(Joint position lists)
━━━━

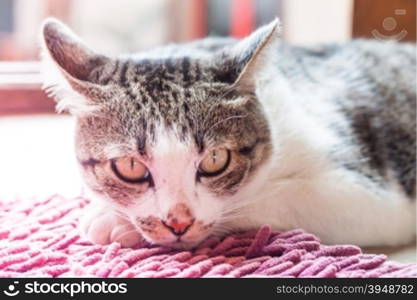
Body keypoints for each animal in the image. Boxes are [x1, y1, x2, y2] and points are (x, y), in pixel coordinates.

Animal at [40, 17, 414, 250]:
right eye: (130, 167)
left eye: (215, 160)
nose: (179, 222)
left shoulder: (371, 198)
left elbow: (270, 198)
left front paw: (113, 221)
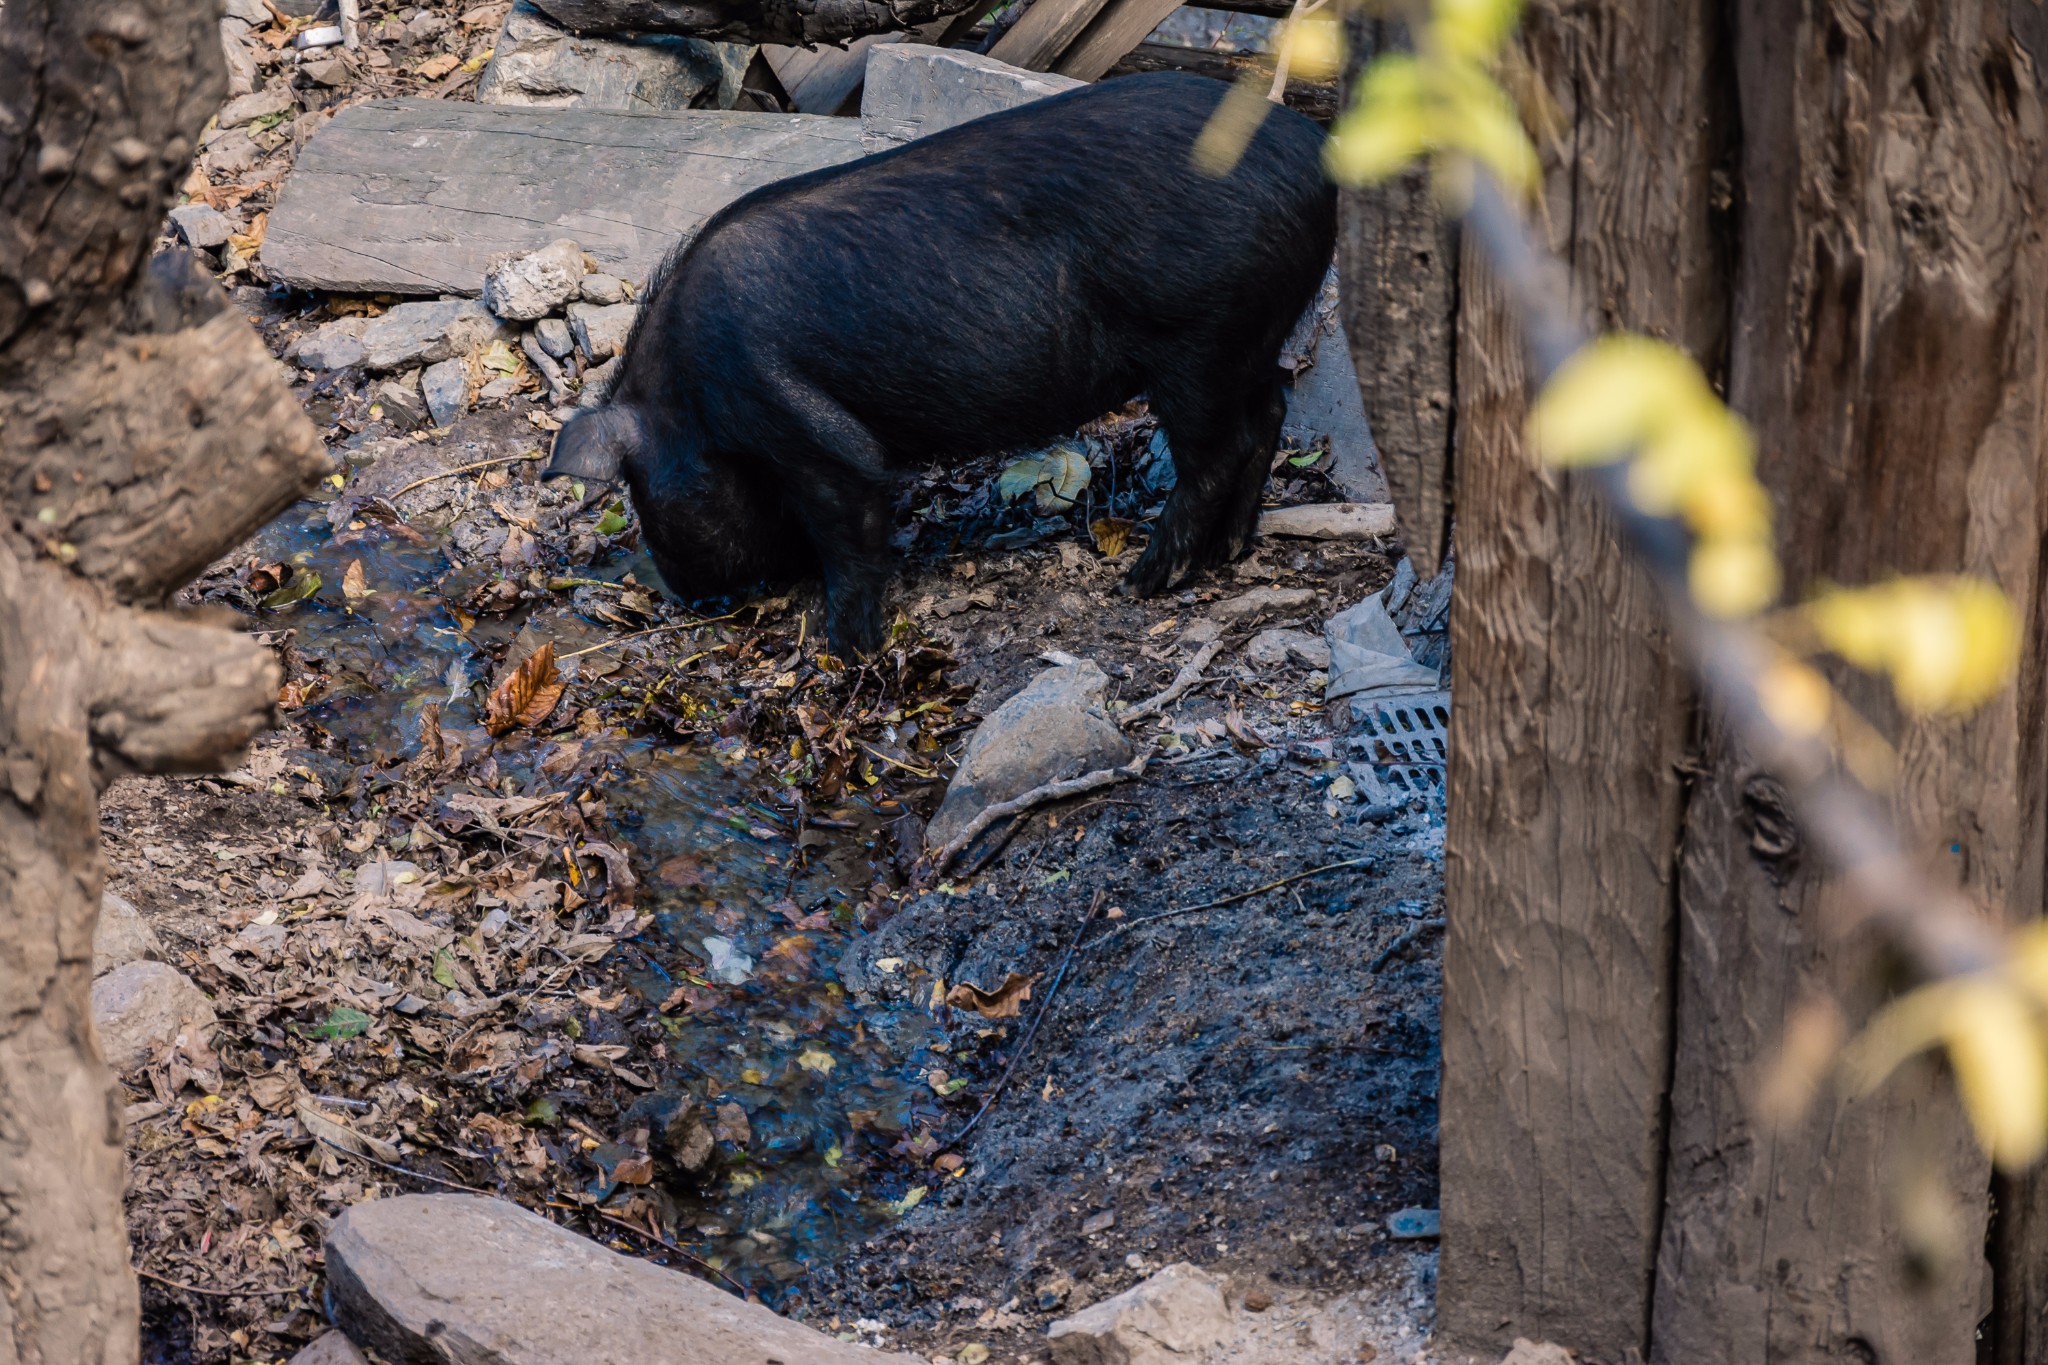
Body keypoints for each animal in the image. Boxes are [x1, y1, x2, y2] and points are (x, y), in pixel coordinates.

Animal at [548, 69, 1343, 654]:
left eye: (641, 494)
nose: (689, 595)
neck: (690, 397)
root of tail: (1318, 158)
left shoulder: (805, 429)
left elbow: (852, 522)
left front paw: (847, 649)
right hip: (1248, 335)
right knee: (1271, 407)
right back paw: (1232, 550)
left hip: (1199, 340)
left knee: (1218, 452)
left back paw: (1143, 581)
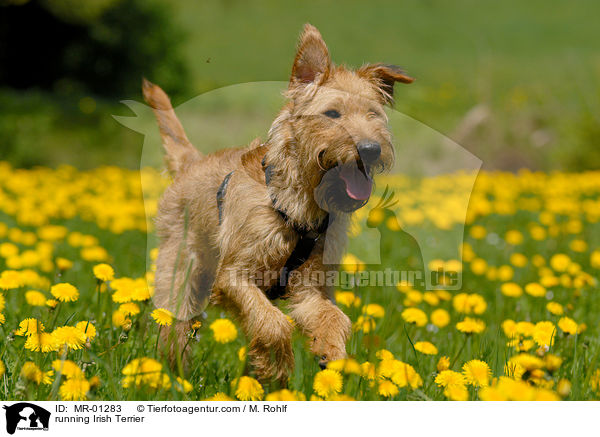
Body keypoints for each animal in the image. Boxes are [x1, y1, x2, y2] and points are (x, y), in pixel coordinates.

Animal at [142, 23, 412, 384]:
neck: (298, 204)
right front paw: (278, 366)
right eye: (332, 113)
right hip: (179, 274)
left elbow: (333, 317)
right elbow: (274, 324)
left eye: (374, 114)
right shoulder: (233, 276)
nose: (370, 149)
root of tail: (191, 163)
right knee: (175, 328)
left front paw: (331, 355)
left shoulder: (310, 286)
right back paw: (173, 379)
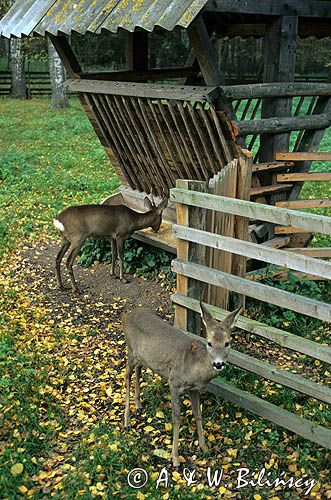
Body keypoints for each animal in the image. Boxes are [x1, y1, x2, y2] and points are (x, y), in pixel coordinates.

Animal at [123, 302, 243, 466]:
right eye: (209, 343)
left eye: (227, 343)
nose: (218, 364)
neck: (193, 368)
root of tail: (128, 314)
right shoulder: (173, 382)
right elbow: (176, 419)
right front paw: (174, 457)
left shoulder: (194, 389)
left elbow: (198, 414)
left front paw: (204, 447)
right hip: (130, 350)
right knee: (126, 374)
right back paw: (127, 421)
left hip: (142, 357)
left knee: (138, 369)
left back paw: (139, 404)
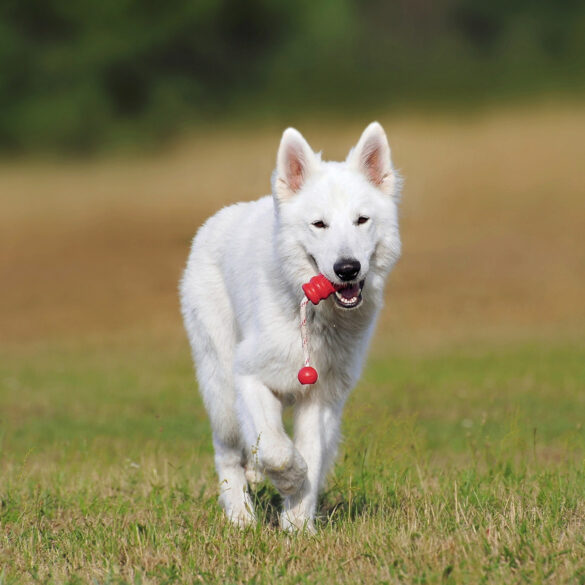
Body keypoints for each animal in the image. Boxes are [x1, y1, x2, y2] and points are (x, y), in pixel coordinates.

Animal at [180, 121, 402, 532]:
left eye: (361, 220)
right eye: (319, 224)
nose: (347, 269)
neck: (314, 316)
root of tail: (217, 219)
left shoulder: (321, 398)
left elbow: (310, 454)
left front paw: (298, 525)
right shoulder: (249, 377)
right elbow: (277, 450)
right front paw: (289, 480)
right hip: (221, 387)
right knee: (228, 453)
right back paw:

━━━━

— Problem to work on —
Among the entries, how many lines hold the string "back"? Answer with a bare number.

— Response below —
6